WORK TASK A ::
Reproduce the cone-volume thread word for word, starting at the words "The volume of cone" and stopping after "of the cone.".
WORK TASK B ::
Pick up the cone-volume thread after its final sentence and carry the worked solution forward.

QUOTED PASSAGE ::
Question

The volume of a cone of radius r and height h is given by V=πr²h³. If the radius and the height both increase at a constant rate of 12 cms/sec, at what rate, in cubic centimeters per second, is the volume increasing when the height is 9 centimeters and the radius is 6 centimeters?

Answer 1

Answer:

The volume of cone is increasing at a rate 1808.64 cubic cm per second.

Step-by-step explanation:

We are given the following in the question:

$\dfrac{dr}{dt} = 12\text{ cm per sec}\\\\\dfrac{dh}{dt} = 12\text{ cm per sec}$

Volume of cone =

$V = \dfrac{1}{3}\pi r^2 h$

where r is the radius and h is the height of the cone.

EXCERPTED RECORDS ::
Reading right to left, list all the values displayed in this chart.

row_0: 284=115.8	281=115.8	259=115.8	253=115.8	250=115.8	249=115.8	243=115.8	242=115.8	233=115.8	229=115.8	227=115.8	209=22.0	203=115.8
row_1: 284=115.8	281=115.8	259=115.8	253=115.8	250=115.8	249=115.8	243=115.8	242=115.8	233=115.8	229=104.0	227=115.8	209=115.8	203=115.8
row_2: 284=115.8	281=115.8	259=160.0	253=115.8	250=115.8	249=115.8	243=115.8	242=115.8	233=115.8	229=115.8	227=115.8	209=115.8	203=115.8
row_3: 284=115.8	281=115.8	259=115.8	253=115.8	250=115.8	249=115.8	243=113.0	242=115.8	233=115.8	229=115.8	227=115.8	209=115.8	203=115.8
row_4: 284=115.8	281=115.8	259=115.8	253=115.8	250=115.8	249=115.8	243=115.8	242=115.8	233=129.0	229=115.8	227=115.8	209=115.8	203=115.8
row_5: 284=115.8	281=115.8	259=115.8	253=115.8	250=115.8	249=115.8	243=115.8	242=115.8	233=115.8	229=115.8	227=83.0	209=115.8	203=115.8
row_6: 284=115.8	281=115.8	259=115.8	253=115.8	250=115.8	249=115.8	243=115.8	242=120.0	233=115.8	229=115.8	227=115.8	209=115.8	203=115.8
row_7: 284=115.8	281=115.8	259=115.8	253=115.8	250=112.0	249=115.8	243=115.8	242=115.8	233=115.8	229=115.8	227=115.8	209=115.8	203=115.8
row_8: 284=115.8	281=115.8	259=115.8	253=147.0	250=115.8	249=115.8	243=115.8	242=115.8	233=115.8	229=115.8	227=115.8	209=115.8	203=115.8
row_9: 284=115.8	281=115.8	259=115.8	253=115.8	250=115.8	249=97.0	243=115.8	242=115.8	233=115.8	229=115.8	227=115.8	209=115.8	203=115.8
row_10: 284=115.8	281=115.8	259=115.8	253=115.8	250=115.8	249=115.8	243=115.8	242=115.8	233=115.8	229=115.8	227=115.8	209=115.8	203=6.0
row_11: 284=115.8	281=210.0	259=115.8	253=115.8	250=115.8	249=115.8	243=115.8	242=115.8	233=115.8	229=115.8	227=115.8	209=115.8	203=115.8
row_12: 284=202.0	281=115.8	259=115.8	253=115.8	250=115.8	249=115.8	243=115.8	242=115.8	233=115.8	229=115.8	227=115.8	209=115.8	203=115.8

EXERCISE RESULT A ::
The volume of cone is increasing at a rate 1808.64 cubic cm per second.

Step-by-step explanation:

We are given the following in the question:

$\dfrac{dr}{dt} = 12\text{ cm per sec}\\\\\dfrac{dh}{dt} = 12\text{ cm per sec}$

Volume of cone =

$V = \dfrac{1}{3}\pi r^2 h$

where r is the radius and h is the height of the cone.

EXERCISE RESULT B ::
Instant height = 9 cm

Instant radius = 6 cm

Rate of change of volume =

$\dfrac{dV}{dt} = \dfrac{d}{dt}(\dfrac{1}{3}\pi r^2 h)\\\\\dfrac{dV}{dt} = \dfrac{\pi}{3}(2r\dfrac{dr}{dt}h + r^2\dfrac{dh}{dt})$

Putting values, we get,

$\dfrac{dV}{dt} = \dfrac{\pi}{3}(2(6)(12)(9) + (6)^2(12))\\\\\dfrac{dV}{dt} =1808.64\text{ cubic cm per second}$

Thus, the volume of cone is increasing at a rate 1808.64 cubic cm per second.